I like to take developers with me when visiting customers. A common understanding of the goal removes so much friction and makes life so much easier.
I also recommend Basecamp’s Shape up to break down the barrier between product and IT and have small teams work closely together to ship a new product or feature.
When a promoter booked the rock band Van Halen they needed to provide a bowl of M&Ms, having all brown ones sorted out.
Julie Zeveloff:
As lead singer David Lee Roth explained in a 2012 interview, the bowl of M&Ms was an indicator of whether the concert promoter had actually read the band’s complicated contract.
“Van Halen was the first to take 850 par lamp lights — huge lights — around the country,” Roth said. “At the time, it was the biggest production ever.” In many cases, the venues were too outdated or inadequately prepared to set up the band’s sophisticated stage.

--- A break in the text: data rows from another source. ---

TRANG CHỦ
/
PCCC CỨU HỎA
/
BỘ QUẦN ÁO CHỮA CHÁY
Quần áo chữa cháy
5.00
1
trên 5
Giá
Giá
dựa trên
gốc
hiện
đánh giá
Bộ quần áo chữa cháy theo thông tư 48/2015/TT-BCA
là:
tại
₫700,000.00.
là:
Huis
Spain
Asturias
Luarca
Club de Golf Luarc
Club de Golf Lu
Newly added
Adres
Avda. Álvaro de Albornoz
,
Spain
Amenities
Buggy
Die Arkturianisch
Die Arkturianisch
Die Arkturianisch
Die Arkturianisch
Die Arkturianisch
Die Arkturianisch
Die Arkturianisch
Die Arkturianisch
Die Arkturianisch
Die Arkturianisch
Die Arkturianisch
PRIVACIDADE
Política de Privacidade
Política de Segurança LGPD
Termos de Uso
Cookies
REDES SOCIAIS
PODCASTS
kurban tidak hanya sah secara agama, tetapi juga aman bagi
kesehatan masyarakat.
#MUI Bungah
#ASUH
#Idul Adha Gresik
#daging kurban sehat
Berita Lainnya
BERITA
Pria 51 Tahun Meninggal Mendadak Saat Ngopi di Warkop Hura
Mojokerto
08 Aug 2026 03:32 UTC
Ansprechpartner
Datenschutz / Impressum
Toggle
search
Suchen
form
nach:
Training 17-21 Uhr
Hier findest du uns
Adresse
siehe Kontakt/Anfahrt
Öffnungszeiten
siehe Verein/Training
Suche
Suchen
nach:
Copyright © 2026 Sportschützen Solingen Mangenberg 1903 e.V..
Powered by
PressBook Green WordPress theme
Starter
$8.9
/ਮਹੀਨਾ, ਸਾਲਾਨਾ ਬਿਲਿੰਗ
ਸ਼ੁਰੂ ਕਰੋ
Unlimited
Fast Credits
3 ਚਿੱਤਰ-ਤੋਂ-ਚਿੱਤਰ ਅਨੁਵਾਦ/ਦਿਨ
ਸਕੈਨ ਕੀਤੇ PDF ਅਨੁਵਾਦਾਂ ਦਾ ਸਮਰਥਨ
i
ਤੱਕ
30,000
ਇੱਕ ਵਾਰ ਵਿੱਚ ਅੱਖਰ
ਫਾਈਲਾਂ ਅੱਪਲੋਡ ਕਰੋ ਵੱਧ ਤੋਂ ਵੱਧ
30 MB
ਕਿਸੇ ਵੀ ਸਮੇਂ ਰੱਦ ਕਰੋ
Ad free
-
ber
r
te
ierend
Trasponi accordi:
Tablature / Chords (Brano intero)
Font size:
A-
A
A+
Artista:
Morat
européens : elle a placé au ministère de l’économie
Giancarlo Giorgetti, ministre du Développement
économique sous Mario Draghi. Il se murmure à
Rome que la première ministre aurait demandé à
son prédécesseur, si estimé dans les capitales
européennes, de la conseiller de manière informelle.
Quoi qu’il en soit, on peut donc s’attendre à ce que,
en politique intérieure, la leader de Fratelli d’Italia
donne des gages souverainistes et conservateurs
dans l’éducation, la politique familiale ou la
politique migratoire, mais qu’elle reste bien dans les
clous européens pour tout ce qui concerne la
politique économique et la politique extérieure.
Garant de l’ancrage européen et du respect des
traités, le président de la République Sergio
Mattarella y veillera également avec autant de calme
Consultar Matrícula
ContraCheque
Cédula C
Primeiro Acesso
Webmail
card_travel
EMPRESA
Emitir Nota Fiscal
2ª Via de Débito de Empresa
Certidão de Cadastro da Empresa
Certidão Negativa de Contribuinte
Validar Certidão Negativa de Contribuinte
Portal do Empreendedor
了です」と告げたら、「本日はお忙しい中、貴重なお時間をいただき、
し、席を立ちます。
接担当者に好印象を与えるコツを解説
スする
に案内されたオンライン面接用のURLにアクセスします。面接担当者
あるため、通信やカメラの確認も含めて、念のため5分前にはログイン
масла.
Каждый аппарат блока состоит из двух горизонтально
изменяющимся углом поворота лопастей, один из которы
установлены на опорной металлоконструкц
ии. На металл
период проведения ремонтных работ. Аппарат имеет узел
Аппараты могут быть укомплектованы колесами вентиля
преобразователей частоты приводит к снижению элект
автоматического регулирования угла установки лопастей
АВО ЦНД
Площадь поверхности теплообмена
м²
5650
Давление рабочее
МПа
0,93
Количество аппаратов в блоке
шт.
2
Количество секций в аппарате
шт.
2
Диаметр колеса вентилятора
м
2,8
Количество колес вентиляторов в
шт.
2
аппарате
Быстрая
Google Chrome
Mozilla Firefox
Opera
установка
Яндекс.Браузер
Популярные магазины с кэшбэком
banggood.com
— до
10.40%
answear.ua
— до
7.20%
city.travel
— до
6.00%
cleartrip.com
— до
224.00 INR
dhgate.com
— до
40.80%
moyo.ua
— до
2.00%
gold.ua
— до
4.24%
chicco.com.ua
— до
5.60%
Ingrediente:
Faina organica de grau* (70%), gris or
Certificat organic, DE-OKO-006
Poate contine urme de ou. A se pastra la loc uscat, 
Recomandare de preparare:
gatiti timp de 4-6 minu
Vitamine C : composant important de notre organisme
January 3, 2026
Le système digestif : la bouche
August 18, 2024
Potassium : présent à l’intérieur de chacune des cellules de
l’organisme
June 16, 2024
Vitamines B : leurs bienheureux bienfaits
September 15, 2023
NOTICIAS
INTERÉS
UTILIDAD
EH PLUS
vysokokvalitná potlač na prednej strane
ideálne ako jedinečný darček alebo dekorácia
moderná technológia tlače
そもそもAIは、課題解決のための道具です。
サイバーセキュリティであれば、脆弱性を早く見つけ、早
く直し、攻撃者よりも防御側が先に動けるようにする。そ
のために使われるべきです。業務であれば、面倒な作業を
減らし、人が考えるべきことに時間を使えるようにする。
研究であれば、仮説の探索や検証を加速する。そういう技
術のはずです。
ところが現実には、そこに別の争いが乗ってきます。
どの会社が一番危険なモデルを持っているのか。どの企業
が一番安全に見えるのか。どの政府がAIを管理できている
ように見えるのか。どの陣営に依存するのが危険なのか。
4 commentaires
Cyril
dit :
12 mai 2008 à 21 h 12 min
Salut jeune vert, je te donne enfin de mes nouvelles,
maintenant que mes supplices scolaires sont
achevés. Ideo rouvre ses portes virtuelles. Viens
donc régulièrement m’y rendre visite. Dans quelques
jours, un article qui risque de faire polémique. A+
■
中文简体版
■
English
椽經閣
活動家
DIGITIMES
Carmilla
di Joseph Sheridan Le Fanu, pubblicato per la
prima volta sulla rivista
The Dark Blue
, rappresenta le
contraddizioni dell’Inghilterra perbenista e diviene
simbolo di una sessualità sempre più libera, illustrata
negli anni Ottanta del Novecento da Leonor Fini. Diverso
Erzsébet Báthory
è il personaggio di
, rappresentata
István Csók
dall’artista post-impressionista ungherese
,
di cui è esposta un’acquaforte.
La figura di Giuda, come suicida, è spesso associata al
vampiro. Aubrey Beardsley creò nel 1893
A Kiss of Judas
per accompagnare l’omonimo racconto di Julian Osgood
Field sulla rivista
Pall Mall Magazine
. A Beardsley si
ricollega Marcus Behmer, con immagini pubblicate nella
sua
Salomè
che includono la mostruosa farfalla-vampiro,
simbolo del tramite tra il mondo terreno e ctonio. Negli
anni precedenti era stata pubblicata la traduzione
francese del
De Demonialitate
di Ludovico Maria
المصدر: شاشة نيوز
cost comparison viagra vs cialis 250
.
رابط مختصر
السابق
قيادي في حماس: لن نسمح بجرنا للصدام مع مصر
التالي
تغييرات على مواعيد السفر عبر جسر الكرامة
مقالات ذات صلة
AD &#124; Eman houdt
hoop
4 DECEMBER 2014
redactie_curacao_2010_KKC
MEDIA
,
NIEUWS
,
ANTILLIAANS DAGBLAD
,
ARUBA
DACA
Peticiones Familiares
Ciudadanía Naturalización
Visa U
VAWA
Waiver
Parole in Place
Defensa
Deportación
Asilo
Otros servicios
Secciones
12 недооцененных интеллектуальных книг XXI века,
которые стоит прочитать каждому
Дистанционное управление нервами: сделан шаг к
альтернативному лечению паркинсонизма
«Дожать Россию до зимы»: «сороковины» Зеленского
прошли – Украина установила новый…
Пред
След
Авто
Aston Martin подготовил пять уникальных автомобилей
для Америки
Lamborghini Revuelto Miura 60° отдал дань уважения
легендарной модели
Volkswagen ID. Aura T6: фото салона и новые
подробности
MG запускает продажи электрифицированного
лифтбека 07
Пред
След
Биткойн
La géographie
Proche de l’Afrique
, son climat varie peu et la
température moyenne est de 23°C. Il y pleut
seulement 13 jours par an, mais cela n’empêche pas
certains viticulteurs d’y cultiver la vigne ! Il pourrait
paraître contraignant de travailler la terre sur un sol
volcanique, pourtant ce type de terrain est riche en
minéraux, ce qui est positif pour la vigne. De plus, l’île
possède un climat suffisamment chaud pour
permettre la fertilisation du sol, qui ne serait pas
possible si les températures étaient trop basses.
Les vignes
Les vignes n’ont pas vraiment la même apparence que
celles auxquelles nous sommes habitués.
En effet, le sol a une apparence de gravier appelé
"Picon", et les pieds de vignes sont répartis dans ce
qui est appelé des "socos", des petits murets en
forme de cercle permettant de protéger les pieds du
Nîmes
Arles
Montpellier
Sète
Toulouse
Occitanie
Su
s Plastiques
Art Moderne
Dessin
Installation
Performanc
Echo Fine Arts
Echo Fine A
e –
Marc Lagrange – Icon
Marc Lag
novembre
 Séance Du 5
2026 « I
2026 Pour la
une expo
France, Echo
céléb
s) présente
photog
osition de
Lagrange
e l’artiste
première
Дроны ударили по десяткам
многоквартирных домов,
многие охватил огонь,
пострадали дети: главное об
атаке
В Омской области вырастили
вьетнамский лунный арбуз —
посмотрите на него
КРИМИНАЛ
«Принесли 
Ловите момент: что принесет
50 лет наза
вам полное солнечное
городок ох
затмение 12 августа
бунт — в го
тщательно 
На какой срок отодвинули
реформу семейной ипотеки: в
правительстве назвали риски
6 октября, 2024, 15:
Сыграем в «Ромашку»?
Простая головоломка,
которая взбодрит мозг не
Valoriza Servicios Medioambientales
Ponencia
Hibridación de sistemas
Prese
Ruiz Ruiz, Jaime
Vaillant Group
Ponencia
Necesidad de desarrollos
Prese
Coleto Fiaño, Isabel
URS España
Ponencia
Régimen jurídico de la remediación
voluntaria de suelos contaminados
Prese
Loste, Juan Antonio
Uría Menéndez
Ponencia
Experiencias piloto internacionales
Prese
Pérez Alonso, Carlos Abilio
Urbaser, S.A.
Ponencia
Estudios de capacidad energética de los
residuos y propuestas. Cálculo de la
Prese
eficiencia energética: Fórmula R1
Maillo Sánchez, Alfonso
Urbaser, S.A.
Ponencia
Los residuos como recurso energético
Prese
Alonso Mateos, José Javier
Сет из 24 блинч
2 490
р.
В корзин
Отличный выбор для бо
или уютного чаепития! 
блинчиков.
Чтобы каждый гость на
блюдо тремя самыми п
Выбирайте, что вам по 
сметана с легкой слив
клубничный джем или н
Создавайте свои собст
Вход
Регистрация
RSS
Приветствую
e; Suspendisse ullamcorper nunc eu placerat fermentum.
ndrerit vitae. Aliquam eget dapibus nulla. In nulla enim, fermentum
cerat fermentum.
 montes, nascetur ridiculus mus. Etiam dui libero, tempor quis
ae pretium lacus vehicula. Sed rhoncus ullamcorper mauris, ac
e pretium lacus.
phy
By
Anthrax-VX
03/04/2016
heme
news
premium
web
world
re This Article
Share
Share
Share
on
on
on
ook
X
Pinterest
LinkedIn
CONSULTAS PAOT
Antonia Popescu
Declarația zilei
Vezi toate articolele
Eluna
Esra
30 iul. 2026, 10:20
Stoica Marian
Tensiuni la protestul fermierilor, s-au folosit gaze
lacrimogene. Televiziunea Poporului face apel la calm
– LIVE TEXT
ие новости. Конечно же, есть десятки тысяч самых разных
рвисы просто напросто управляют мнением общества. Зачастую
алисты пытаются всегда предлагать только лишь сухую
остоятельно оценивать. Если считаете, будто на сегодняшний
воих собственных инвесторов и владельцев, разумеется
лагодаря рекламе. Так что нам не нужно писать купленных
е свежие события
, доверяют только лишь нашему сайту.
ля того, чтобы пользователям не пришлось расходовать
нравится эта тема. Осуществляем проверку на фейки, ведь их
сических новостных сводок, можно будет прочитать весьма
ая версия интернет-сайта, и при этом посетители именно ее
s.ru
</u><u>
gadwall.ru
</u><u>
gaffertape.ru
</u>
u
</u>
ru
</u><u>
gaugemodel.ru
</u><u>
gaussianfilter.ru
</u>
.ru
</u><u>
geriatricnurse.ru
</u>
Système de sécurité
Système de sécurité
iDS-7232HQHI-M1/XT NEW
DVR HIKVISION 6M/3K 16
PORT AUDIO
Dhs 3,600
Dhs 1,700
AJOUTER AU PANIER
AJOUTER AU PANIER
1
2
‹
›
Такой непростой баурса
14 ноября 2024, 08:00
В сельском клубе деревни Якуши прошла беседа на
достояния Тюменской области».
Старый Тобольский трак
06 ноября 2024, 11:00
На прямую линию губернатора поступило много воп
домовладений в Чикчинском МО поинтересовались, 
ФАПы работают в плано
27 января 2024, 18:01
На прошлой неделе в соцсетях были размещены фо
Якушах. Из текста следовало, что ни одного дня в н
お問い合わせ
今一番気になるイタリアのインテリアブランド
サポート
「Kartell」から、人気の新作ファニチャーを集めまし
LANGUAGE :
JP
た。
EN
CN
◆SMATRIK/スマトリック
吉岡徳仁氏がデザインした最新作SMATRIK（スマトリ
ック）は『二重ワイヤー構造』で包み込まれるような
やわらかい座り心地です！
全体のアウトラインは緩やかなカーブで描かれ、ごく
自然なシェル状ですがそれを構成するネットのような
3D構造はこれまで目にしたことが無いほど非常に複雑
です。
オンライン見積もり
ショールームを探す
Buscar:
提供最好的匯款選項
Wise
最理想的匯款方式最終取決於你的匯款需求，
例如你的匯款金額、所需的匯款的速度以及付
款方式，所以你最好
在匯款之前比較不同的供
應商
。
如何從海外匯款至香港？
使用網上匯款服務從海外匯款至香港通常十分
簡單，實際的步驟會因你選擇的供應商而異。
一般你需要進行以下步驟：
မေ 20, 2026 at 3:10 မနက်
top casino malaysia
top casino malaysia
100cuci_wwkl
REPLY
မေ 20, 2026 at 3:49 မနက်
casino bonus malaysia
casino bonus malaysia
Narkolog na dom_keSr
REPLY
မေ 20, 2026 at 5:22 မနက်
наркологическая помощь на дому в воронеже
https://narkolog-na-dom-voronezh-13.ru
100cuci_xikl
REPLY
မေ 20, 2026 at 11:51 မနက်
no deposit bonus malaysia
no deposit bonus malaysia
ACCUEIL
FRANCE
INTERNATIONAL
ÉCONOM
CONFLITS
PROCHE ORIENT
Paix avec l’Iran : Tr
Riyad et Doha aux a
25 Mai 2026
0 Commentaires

“If I came backstage, having been one of the architects of this lighting and staging design, and I saw brown M&Ms on the catering table, then I guarantee the promoter had not read the contract rider, and we would have to do a serious line check” of the entire stage setup, Roth said.
James Clear in his 3-2-1 newsletter:
If a decision is reversible, the biggest risk is moving too slow.
If a decision is irreversible, the biggest risk is moving too fast.
James Clear in his 3-2-1 newsletter:
Time spent working hard is often better spent identifying where the bottleneck is located.
Working hard on the wrong thing leads to frustration, not progress.